(WORK ORDER)
Please reproduce the lines below word for word, leaving out the pictures.

(DATA SECTION)
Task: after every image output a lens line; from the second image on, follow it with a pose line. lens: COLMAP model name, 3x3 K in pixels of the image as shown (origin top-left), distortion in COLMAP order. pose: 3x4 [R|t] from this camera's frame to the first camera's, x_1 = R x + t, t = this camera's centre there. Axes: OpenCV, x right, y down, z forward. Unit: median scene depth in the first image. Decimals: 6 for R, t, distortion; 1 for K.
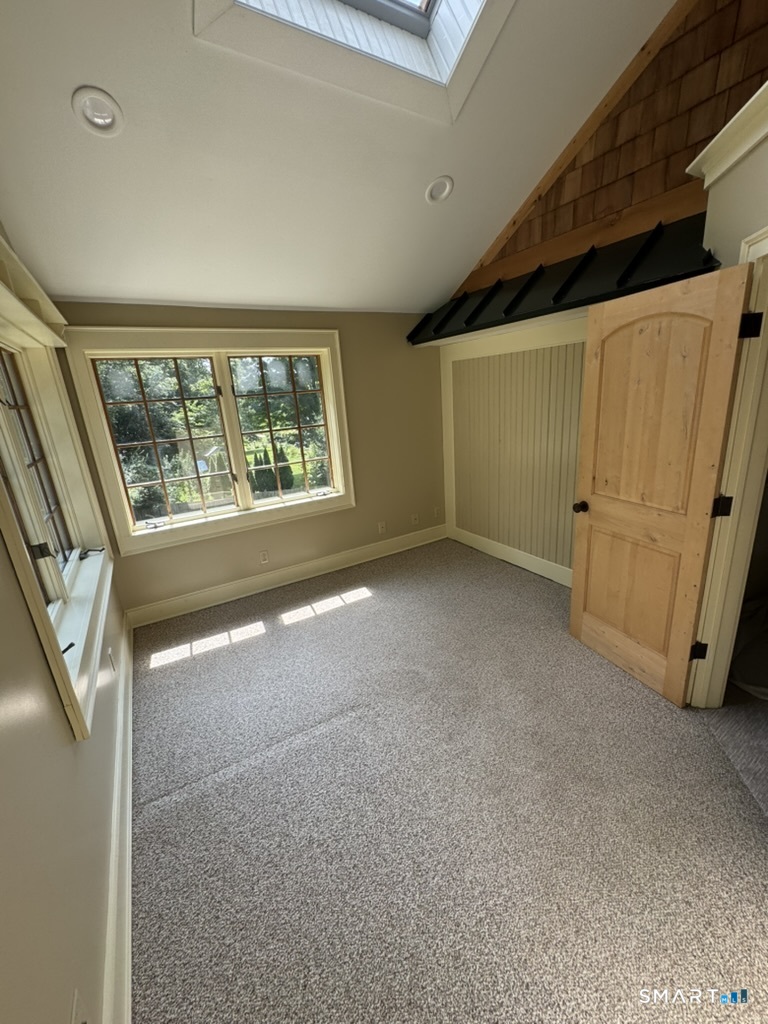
lens RADIAL K [[407.4, 0, 385.9], [0, 407.4, 513.9], [0, 0, 1]] dist [-0.010119, -0.000576]
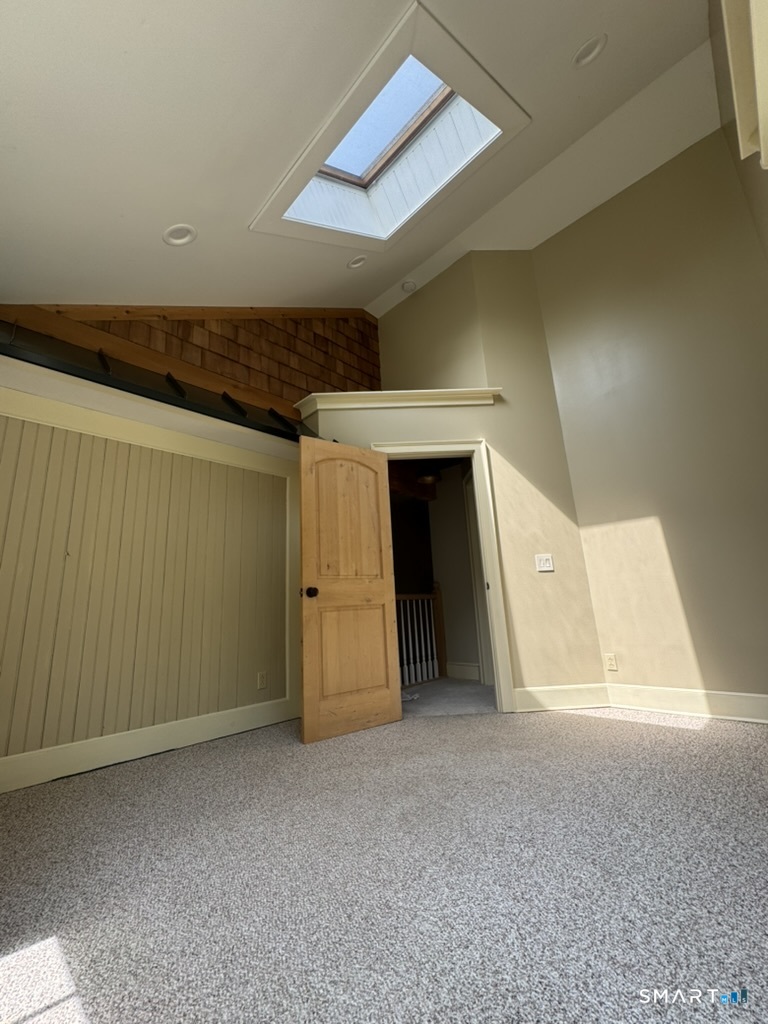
lens RADIAL K [[407.4, 0, 380.9], [0, 407.4, 511.7], [0, 0, 1]] dist [-0.010119, -0.000576]
pose [[-0.255672, 0.308041, 0.916375, -0.716897], [0.337115, 0.916790, -0.214124, 0.092041], [-0.906083, 0.254178, -0.338243, 1.290139]]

(SOLUTION TO THE EXERCISE)
Task: after every image output a lens line; from the second image on, follow it with a pose line. lens: COLMAP model name, 3x3 K in pixels of the image as shown (origin top-left), distortion in COLMAP order. pose: 3x4 [R|t] from this camera's frame to the first camera's, x_1 = R x + t, t = this camera's centre there. Axes: OpenCV, x right, y down, z forward. Unit: median scene depth in the first image. Decimals: 6 for R, t, distortion; 1 for K.
lens RADIAL K [[407.4, 0, 385.9], [0, 407.4, 513.9], [0, 0, 1]] dist [-0.010119, -0.000576]
lens RADIAL K [[407.4, 0, 380.9], [0, 407.4, 511.7], [0, 0, 1]] dist [-0.010119, -0.000576]
pose [[-0.255672, 0.308041, 0.916375, -0.716897], [0.337115, 0.916790, -0.214124, 0.092041], [-0.906083, 0.254178, -0.338243, 1.290139]]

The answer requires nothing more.